828. Falta de quórum na Assembleia da República
No meu dia a dia falo com muitas pessoas que chamo de conhecidos. Quando estamos na presença de um conhecido – em que a afinidade com a pessoa é reduzida – o recurso à conversa de circunstância é habitual. Geralmente falamos sobre futebol, férias ou outro assunto perfeitamente banal. Nos últimos dias a conversa de circunstância favorita "de café" é a falta de quórum na Assembleia para a votação de vários projectos-lei na quarta feira que antecedeu a Páscoa. Já percebi, há muito tempo, que o segundo tópico de conversa de circunstância favorita das pessoas que conheço – ou melhor, que conheço mal – é criticar os políticos em geral. Escusado será dizer que o tópico favorito é o futebol, ou melhor, não o jogo em si mas a quantidade de polémicas que este desporto gera. Já concluí que ninguém gosta do desporto em si mas sim do que é acessório ao espectáculo.

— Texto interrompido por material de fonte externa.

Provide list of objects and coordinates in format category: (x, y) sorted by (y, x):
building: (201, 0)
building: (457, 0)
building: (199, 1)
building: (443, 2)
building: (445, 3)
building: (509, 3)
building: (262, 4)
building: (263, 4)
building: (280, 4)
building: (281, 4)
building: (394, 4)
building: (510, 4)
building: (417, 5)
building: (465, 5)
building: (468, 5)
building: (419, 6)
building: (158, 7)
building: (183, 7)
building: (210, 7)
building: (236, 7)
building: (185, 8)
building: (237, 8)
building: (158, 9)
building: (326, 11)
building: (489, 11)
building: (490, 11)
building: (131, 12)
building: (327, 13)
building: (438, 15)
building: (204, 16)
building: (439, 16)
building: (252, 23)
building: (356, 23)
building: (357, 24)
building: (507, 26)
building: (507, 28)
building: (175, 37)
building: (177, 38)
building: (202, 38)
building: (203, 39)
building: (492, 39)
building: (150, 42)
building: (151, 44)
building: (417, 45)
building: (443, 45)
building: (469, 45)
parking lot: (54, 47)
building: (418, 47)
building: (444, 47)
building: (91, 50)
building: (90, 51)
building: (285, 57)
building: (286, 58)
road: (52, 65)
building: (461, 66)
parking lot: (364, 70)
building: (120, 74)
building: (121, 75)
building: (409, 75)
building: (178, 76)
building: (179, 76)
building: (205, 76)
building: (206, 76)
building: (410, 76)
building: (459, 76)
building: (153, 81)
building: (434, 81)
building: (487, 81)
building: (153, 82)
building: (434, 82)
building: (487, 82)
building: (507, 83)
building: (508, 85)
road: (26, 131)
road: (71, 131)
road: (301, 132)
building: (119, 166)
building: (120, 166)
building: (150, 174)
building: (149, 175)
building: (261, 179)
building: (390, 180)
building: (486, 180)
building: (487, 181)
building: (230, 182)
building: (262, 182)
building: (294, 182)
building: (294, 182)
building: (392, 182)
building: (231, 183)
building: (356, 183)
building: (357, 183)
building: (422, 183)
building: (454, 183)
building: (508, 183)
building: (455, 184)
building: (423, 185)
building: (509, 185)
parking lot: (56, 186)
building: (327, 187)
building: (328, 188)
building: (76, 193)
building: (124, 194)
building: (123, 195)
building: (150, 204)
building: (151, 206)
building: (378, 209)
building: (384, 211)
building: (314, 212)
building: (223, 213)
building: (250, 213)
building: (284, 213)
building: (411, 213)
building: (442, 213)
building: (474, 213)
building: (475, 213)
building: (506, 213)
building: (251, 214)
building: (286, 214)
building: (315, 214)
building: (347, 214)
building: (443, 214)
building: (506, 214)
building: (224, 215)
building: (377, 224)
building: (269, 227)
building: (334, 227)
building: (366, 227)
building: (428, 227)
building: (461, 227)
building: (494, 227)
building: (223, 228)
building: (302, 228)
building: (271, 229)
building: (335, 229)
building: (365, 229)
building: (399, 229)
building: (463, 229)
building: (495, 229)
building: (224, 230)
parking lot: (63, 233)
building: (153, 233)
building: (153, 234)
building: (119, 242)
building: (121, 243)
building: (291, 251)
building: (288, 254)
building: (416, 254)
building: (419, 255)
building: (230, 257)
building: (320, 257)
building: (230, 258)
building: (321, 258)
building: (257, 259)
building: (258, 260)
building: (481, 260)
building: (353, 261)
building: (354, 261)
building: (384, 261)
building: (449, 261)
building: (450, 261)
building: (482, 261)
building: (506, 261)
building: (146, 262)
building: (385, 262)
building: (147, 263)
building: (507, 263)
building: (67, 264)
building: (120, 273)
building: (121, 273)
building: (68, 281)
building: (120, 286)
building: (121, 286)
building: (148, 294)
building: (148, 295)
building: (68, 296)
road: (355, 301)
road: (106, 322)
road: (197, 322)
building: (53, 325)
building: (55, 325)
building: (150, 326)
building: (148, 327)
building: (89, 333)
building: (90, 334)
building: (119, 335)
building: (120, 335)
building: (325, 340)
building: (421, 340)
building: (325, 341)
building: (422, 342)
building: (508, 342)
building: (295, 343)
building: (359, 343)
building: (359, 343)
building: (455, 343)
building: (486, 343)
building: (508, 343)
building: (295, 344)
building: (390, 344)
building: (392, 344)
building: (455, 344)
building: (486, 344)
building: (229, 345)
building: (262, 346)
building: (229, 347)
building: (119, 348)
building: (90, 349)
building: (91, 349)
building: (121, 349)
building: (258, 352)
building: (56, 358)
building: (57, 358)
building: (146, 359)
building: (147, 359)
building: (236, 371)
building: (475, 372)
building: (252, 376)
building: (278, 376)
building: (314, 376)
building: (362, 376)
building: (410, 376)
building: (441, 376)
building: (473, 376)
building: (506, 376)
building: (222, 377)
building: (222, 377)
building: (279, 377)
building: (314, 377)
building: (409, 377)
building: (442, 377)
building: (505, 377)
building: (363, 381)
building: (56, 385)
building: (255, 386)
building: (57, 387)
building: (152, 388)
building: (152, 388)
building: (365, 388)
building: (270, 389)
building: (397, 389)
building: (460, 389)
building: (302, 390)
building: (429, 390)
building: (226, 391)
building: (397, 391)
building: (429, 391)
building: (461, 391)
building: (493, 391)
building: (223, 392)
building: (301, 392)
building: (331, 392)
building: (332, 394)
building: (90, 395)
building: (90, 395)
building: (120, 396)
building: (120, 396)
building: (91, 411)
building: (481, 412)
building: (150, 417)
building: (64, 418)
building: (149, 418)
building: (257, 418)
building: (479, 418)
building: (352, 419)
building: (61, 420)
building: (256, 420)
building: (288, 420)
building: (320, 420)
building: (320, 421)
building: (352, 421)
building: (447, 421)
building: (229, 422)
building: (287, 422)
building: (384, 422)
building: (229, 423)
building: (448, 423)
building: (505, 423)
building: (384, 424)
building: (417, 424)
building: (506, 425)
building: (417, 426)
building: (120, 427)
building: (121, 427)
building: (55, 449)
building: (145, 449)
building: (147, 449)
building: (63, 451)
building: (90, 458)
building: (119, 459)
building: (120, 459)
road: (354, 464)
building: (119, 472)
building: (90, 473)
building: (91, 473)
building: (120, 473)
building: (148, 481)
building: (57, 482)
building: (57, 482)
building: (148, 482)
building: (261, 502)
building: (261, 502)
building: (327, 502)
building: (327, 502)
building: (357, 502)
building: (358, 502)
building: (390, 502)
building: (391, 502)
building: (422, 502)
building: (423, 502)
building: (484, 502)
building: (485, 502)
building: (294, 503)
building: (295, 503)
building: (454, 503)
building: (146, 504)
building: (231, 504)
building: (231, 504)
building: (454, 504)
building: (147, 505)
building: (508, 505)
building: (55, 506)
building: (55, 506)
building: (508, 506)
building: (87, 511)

Assim ouço, impávido e sereno, pessoas com baixas fraudulentas, que se gabam de fugir aos impostos, que fazem prolongadas pausas dos seus trabalhos e em situações similares, a falar mal dos políticos. Nem quando, indirectamente, digo que os políticos são o nosso mais puro reflexo as críticas baixam de volume e há um momento de reflexão sobre a responsabilidade individual que têm no país que construímos. Não sei se é por comodidade ou por ingenuidade que insistimos – e sublinho que escrevo na primeira pessoa do plural – em imputar a responsabilidade pelo estado do país única e exclusivamente aos nossos representantes políticos. Quando vejo um empresário que gere a sua empresa de forma medieval e que se gaba de ser fácil fugir aos impostos a ter o desplante de culpar os nossos representantes pela situação do país não sei se rio ou choro mas garanto que fico com uma enorme vontade de oferecer um espelho a essa pessoa.
Posto isto quero deixar bem claro que os políticos – e neste caso os deputados – deram um excelente contributo para alimentar esta hipocrisia que existe em Portugal. É claro que é inaceitável o que aconteceu. Ouvir Marques Guedes – o líder parlamentar da bancada que teve 2/3 de ausências – a culpar o PS por esta situação uma vez que se tratavam de leis que o Governo queria aprovar é hilariante. Tanto quanto sei, e corrijam-me se estou equivocado, tratam-se de leis nacionais. Ler João Soares no seu blogue – ausente numa consulta dentária – a sugerir que o que está mal são as regras da Assembleia uma vez que noutros países só têm que estar presentes no hemiciclo quem vai discursar é a negação que o deputado tem o dever de reflectir sobre o contraditório (talvez seja mesmo inútil o deputado ouvir uma vez que a disciplina de voto impera em Portugal). Ouvir Paulo Portas – ausente por ter um compromisso numa embaixada – no seu novo programa quinzenal (O Estado da Arte) a defender que a votação devia ter sido mais cedo e que não deviam ter encerrado a AR no dia seguinte foi uma oportunidade única para vê-lo a gaguejar com as suas próprias justificações (para este é tão importante o trabalho no hemiciclo como o trabalho nos gabinetes, local onde trabalhou o dia inteiro). Nem quero imaginar a lição de moral que Portas teria feito se estivesse presente na votação. Relembro ainda que criticar as regras da Assembleia não justifica o não cumprimento das actuais. Este "incidente" e as declarações que se seguiram ao "incidente" só serviram para colocar, repito, os deputados a "jeito" da crítica demagógica e desresponsabilizadora de que são alvo.
Em síntese digo que os nossos políticos são o nosso espelho e que nós devíamos saber assumir as nossas responsabilidades para podermos criticar terceiros. Digo ainda que é escusado, mesmo assim, os políticos ajudarem constantemente a corroborar a tese que acabo de defender.
2 Comments:
At 11:13 da tarde, Alien David Sousa said…
Ricardo, ainda não viste o video exclusivo que tenho no meu Blog, onde podes também ler, como foi que os deputados resolveram baldar-se??
At 1:10 da tarde, Bart Simpson said…
Ricardo,
Concordo contigo no essencial, mas é preciso ter cuidado para não generalizar. Existem muitos deputados maus, mas também os há que não são assim tão maus da fita.